> [RECORDS PROVIDED]:
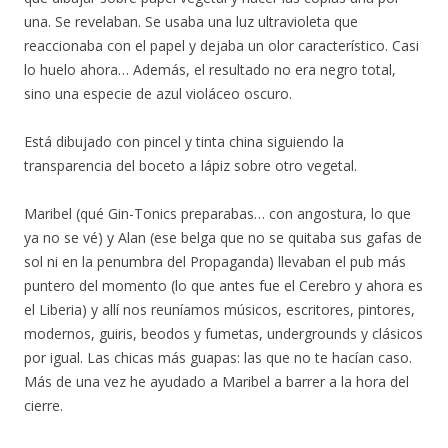
una. Se revelaban. Se usaba una luz ultravioleta que
reaccionaba con el papel y dejaba un olor característico. Casi
lo huelo ahora… Además, el resultado no era negro total,
sino una especie de azul violáceo oscuro.
Está dibujado con pincel y tinta china siguiendo la
transparencia del boceto a lápiz sobre otro vegetal.
Maribel (qué Gin-Tonics preparabas… con angostura, lo que
ya no se vé) y Alan (ese belga que no se quitaba sus gafas de
sol ni en la penumbra del Propaganda) llevaban el pub más
puntero del momento (lo que antes fue el Cerebro y ahora es
el Liberia) y allí nos reuníamos músicos, escritores, pintores,
modernos, guiris, beodos y fumetas, undergrounds y clásicos
por igual. Las chicas más guapas: las que no te hacían caso.
Más de una vez he ayudado a Maribel a barrer a la hora del
cierre.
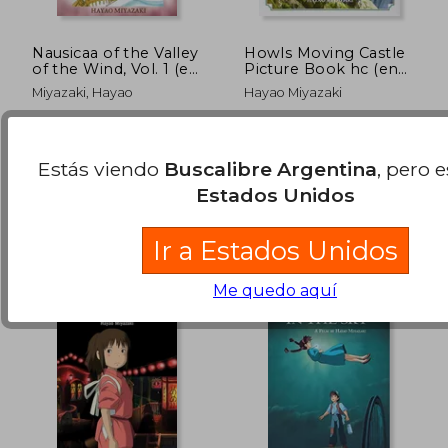
Nausicaa of the Valley
Howls Moving Castle
of the Wind, Vol. 1 (en
Picture Book hc (en
Inglés)
Inglés)
Miyazaki, Hayao
Hayao Miyazaki
Viz Media, Tapa Blanda,
Viz Media, 2005, 01 Edición,
Nuevo
Tapa Dura, Nuevo
$ 128.140
$ 96.8
Estás viendo
Buscalibre Argentina
, pero 
50%
50%
dcto.
dcto.
$ 64.070
$ 48.4
Estados Unidos
Ir a Estados Unidos
Me quedo aquí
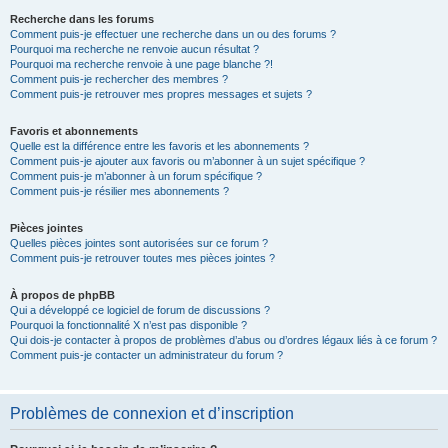
Recherche dans les forums
Comment puis-je effectuer une recherche dans un ou des forums ?
Pourquoi ma recherche ne renvoie aucun résultat ?
Pourquoi ma recherche renvoie à une page blanche ?!
Comment puis-je rechercher des membres ?
Comment puis-je retrouver mes propres messages et sujets ?
Favoris et abonnements
Quelle est la différence entre les favoris et les abonnements ?
Comment puis-je ajouter aux favoris ou m’abonner à un sujet spécifique ?
Comment puis-je m’abonner à un forum spécifique ?
Comment puis-je résilier mes abonnements ?
Pièces jointes
Quelles pièces jointes sont autorisées sur ce forum ?
Comment puis-je retrouver toutes mes pièces jointes ?
À propos de phpBB
Qui a développé ce logiciel de forum de discussions ?
Pourquoi la fonctionnalité X n’est pas disponible ?
Qui dois-je contacter à propos de problèmes d’abus ou d’ordres légaux liés à ce forum ?
Comment puis-je contacter un administrateur du forum ?
Problèmes de connexion et d’inscription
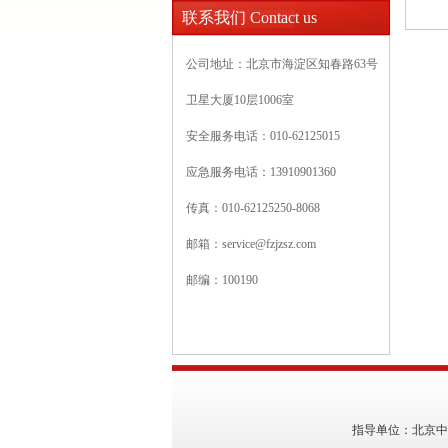
联系我们 Contact us
公司地址：北京市海淀区知春路63号
卫星大厦10层1006室
安全服务电话：010-62125015
应急服务电话：13910901360
传真：010-62125250-8068
邮箱：
service@fzjzsz.com
邮编：100190
指导单位：北京中南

> [PROBLEM TO WORK ON]:
From the records above, give again exactly the lines running from the line with "Favoris et abonnements" to the line with "Quelles pièces jointes", inclusive.

> [TASK SOLUTION]:
Favoris et abonnements
Quelle est la différence entre les favoris et les abonnements ?
Comment puis-je ajouter aux favoris ou m’abonner à un sujet spécifique ?
Comment puis-je m’abonner à un forum spécifique ?
Comment puis-je résilier mes abonnements ?
Pièces jointes
Quelles pièces jointes sont autorisées sur ce forum ?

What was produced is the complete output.